Sulla strada già da alcuni anni si era stabilita una congregazione di conversi, forse sotto la regola di San Agostino (ma di questo nessuno era certo), che faceva opere di penitenza e di misericordia verso i pellegrini che venivano a piedi da Levante o sbarcavano dal fiume provenienti da San Marco. Ai conversi era affidato lo xenodochio di San Pietro, che offriva un pane, una zuppa, un letto, una buona parola, a chi aveva bisogno di riposo e cure. La congregazione, confermata nei suoi obblighi dal privilegio del vescovo Manfredo, a cui tutti dovevano obbedienza e fedeltà, animava la vita della pieve, e tuttavia per molto tempo era rimasta senza una guida residente, un presbyter ad essa assegnato.
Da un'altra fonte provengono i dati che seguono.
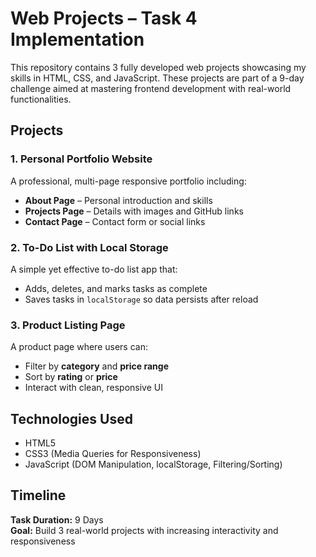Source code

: #  Web Projects – Task 4 Implementation

This repository contains 3 fully developed web projects showcasing my skills in HTML, CSS, and JavaScript. These projects are part of a 9-day challenge aimed at mastering frontend development with real-world functionalities.



##  Projects

### 1. Personal Portfolio Website
A professional, multi-page responsive portfolio including:
- **About Page** – Personal introduction and skills
- **Projects Page** – Details with images and GitHub links
- **Contact Page** – Contact form or social links

### 2.  To-Do List with Local Storage
A simple yet effective to-do list app that:
- Adds, deletes, and marks tasks as complete
- Saves tasks in `localStorage` so data persists after reload

### 3. Product Listing Page
A product page where users can:
- Filter by **category** and **price range**
- Sort by **rating** or **price**
- Interact with clean, responsive UI

##  Technologies Used
- HTML5  
- CSS3 (Media Queries for Responsiveness)  
- JavaScript (DOM Manipulation, localStorage, Filtering/Sorting)

## Timeline
**Task Duration:** 9 Days  
**Goal:** Build 3 real-world projects with increasing interactivity and responsiveness

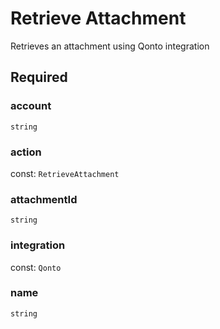 # Retrieve Attachment

Retrieves an attachment using Qonto integration

## Required

### account

`string`

### action

const: `RetrieveAttachment`

### attachmentId

`string`

### integration

const: `Qonto`

### name

`string`
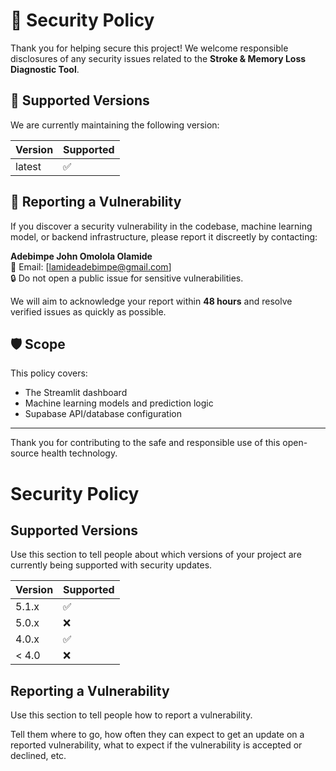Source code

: # 🔐 Security Policy

Thank you for helping secure this project! We welcome responsible disclosures of any security issues related to the **Stroke & Memory Loss Diagnostic Tool**.

## 📅 Supported Versions

We are currently maintaining the following version:

| Version | Supported |
|---------|-----------|
| latest  | ✅        |

## 🚨 Reporting a Vulnerability

If you discover a security vulnerability in the codebase, machine learning model, or backend infrastructure, please report it discreetly by contacting:

**Adebimpe John Omolola Olamide**  
📧 Email: [lamideadebimpe@gmail.com]  
🔒 Do not open a public issue for sensitive vulnerabilities.

We will aim to acknowledge your report within **48 hours** and resolve verified issues as quickly as possible.

## 🛡️ Scope

This policy covers:
- The Streamlit dashboard
- Machine learning models and prediction logic
- Supabase API/database configuration

---

Thank you for contributing to the safe and responsible use of this open-source health technology.
# Security Policy

## Supported Versions

Use this section to tell people about which versions of your project are
currently being supported with security updates.

| Version | Supported          |
| ------- | ------------------ |
| 5.1.x   | :white_check_mark: |
| 5.0.x   | :x:                |
| 4.0.x   | :white_check_mark: |
| < 4.0   | :x:                |

## Reporting a Vulnerability

Use this section to tell people how to report a vulnerability.

Tell them where to go, how often they can expect to get an update on a
reported vulnerability, what to expect if the vulnerability is accepted or
declined, etc.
Lo xenodochio e la congregazione, infatti, inveniebantur nella stessa pieve da cui or da alcuni anni era stato cacciato con grande vergogna e con una rivolta di popolo il Pievano Ruperto, che era solito vantare di se stesso davanti ai maggiori della città, con parole e vane gonfie come otri riempiti di acqua putrida, di essere come il cronachista delle Infelicità dell’Uomo, la consolazione delle quali viene scambiata per profondità ed è invece un’ebbra condizione. Egli era invece uomo di coltello, di mali fatti, di più mala condizione e misleale, di cui non potere alcuna fidanza avere, che teneva una donna come concubina senza preoccuparsi di dissimulare lo scandalo, e che le taverne e gli altri disonesti luoghi visitava volentieri.
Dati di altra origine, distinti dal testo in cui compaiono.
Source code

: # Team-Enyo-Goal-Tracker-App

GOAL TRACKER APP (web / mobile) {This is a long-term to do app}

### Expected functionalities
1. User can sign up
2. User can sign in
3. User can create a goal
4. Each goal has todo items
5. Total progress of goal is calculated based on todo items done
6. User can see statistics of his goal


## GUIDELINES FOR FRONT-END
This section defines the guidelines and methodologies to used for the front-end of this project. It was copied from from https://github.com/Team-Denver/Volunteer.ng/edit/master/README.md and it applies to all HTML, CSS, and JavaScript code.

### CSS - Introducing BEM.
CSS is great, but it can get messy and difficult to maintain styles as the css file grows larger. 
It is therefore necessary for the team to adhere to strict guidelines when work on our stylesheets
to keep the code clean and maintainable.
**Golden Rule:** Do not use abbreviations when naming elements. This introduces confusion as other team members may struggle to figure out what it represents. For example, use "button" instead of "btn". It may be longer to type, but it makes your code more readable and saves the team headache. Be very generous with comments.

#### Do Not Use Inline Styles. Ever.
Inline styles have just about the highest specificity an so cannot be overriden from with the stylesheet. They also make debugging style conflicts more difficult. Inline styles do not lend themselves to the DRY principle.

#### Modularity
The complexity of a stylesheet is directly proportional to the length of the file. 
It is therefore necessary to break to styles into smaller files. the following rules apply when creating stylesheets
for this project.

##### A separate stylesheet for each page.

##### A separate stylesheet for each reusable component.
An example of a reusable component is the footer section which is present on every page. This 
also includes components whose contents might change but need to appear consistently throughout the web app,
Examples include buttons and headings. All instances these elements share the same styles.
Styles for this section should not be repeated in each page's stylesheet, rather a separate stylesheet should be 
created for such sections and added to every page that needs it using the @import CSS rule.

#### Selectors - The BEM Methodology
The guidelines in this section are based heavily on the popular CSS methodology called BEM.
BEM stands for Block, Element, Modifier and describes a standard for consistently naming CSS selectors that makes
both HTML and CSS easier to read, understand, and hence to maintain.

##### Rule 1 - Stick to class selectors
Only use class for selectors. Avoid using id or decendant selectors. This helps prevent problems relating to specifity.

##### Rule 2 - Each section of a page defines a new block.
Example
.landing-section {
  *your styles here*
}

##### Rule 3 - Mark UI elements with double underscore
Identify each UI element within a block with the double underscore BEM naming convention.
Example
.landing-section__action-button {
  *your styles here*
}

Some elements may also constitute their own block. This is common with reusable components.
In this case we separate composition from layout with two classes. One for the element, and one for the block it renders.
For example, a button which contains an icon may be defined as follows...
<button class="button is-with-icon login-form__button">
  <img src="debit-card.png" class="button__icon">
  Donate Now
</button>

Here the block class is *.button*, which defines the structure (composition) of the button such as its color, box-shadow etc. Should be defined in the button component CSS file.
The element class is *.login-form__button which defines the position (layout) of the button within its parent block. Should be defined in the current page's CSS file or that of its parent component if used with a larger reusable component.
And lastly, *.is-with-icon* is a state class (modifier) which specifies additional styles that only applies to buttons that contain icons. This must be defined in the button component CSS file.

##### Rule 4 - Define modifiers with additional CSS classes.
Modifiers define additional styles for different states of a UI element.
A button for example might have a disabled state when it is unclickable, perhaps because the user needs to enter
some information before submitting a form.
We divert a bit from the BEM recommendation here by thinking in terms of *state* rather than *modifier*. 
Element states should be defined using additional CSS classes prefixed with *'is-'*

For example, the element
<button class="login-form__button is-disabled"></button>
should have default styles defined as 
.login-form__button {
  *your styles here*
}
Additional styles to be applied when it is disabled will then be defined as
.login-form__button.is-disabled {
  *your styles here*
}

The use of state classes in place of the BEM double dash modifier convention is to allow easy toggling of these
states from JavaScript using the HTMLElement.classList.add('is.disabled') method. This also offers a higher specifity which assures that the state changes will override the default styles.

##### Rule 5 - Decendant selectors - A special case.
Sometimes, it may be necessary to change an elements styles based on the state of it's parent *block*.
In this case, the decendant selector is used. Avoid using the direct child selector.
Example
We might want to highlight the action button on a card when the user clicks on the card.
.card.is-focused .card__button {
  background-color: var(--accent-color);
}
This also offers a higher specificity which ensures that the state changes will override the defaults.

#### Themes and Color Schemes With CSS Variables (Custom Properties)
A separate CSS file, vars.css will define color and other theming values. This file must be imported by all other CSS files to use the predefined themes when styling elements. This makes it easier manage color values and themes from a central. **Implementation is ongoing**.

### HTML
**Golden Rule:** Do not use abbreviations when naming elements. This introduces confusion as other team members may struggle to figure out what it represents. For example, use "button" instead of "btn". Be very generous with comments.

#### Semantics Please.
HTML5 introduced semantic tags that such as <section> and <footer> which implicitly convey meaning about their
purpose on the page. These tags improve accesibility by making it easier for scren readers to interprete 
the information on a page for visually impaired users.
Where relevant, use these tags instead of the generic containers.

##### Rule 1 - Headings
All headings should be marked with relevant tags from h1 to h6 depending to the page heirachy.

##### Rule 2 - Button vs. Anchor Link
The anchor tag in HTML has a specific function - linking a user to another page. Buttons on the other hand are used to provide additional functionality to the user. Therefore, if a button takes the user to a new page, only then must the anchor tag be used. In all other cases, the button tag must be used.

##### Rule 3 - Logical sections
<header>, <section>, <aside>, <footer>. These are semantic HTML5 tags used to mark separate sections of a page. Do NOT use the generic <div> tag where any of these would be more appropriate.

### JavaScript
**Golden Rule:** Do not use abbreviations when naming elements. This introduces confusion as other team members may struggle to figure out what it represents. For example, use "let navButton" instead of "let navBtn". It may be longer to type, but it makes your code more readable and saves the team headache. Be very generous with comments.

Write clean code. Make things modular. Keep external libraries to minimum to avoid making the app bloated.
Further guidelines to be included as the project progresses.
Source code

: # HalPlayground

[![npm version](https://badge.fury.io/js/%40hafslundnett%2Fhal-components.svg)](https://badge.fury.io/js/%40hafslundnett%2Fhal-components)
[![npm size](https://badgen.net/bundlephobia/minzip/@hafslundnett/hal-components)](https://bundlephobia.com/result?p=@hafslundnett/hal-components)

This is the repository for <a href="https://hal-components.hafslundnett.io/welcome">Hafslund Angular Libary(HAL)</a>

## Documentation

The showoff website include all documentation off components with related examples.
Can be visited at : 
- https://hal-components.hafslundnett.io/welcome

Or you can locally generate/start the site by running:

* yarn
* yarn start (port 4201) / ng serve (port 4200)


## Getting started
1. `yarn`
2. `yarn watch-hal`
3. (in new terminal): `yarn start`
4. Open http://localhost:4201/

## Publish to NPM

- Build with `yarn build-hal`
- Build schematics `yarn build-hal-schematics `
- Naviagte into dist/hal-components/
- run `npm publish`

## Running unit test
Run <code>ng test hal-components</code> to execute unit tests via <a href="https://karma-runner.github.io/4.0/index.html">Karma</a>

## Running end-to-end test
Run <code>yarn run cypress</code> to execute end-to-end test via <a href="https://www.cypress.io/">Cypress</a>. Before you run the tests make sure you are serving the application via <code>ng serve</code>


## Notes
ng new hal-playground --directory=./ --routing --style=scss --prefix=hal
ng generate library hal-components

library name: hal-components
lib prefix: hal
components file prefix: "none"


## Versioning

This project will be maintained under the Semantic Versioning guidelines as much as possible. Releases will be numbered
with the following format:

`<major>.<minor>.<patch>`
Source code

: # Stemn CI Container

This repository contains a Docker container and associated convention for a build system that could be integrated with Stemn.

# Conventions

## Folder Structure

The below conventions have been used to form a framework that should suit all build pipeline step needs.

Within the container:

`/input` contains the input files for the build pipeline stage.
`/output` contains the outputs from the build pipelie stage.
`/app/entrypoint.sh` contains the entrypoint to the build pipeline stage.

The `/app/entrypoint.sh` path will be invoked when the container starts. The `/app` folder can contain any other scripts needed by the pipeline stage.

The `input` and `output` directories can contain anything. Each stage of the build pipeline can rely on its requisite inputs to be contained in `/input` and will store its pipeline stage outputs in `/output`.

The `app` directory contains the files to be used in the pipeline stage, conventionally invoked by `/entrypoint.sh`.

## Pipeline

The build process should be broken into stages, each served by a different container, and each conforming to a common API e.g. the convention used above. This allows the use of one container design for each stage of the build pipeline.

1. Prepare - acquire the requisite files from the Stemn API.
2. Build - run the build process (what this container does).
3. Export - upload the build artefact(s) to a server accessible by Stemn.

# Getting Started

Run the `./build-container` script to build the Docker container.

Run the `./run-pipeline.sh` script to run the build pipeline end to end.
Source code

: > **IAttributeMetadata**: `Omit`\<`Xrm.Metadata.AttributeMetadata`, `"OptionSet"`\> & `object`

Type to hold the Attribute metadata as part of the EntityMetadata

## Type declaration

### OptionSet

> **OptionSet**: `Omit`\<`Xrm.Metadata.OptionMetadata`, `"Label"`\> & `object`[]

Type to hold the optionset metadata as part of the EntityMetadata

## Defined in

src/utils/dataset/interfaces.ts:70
E d’altra parte lo xenodochio e la congregazione inveniebantur in medio hereticorum. Contatti e abitudini di frequenza erano quotidiani in quel borgo con i Giudei delle botteghe, coi Gazari, coi Pauperes de Lugduno, cogli Arnaldistas, coi molti Humiliati che continuavano a vivere, privi di una regola riconosciuta e approvata, nelle case del contado, anzi sostenendo e predicando in pubblico che la sola penitenza sufficit, né ha bisogno di sottomissioni. E così accadeva che costoro tenessero per sé una vita senza disciplina, quasi che fossero essi stessi a stabilire il giusto e il male, e disprezzavano i culti e i sacramenti, e stabiliva ognuno la sua propria regola, tanto che alcune comunità accoglievano donne che per consuetudine detestabile e perniciosa, quasi oves errantes, volevano condurre vita religiosa senza sottomettersi alla regola di San Benedetto, o a quella di San Basilio, o di San Agostino. Oh, peste ben più subdola di quella aviaria!
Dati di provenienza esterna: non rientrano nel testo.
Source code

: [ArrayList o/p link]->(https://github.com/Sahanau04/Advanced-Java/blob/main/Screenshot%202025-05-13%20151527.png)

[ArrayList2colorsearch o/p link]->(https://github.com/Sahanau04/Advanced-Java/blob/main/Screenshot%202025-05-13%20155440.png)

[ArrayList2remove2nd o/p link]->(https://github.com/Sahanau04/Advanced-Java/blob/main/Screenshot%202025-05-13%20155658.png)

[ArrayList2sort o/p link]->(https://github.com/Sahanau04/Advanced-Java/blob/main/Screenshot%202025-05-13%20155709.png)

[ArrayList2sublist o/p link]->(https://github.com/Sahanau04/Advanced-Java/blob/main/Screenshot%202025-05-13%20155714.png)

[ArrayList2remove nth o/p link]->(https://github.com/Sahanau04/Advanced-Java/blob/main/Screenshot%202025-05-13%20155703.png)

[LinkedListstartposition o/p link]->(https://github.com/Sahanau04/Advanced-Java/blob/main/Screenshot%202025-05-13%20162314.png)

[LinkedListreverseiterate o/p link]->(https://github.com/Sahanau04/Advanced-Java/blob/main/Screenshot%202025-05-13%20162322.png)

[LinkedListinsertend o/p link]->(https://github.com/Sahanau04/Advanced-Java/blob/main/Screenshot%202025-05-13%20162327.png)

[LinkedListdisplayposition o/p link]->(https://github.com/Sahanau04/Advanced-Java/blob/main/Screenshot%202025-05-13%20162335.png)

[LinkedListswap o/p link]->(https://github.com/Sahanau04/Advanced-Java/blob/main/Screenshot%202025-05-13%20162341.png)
La casa di Enrichetto Bestia, a circa quattro miglia dal borgo in direzione di Contrada della Berta, era sede di una numerosa comunità di questa sorta, e molti dicevano che a passare nei pressi si udivano uomini e donne cantare e avere diletto, trascorsa bene l’ora del vespro! La gente del borgo aveva preso a chiamare homines et mulieres de domo Bestia col nome di “Buei” [termine non presente in Du Cange e in Forcellini, n.d.c.]. Spesso i “Buei” venivano confusi con i “Confratres et Sorores Luamares” [altro termine di dubbio significato, n.d.c.], che invece si recavano in civitatem Civetiensem dal contado di Longare, professavano la fede e il culto da essi stessi assicurato essere “il primato delle Chiese Popelicane Orientali” e dei quali nessun vescovo aveva riconosciuto l’ortodossia. I “Luamares”, mixta communitas, allevavano porci e portavano al mercato salsicce e soppresse, e carri traboccanti di fertile letame, essendo stati capaci di tenere la pestilenza animale lontano dalle loro terre (alcuni pensavano per effetto di sortilegi). Mettevano in comune tra di loro qualsiasi cosa: possessiones, fructus, redditus, bestias et alia bona (alcuni sussurravano: mulieres etiam!). Ripetevano sempre che «Gesù non ebbe possesso di alcuna cosa singulariter, ma a lui solo fu dato il mondo tutto, le cose, gli animali, gli uomini», e altre parole non proferivano. Conducevano i loro commerci per mezzo di scambi e impegni di servizio e preferivano evitare il contatto con il denaro, e se maneggiavano qualche moneta, correvano poi subito a lavarsi con cura alla più vicina fontana.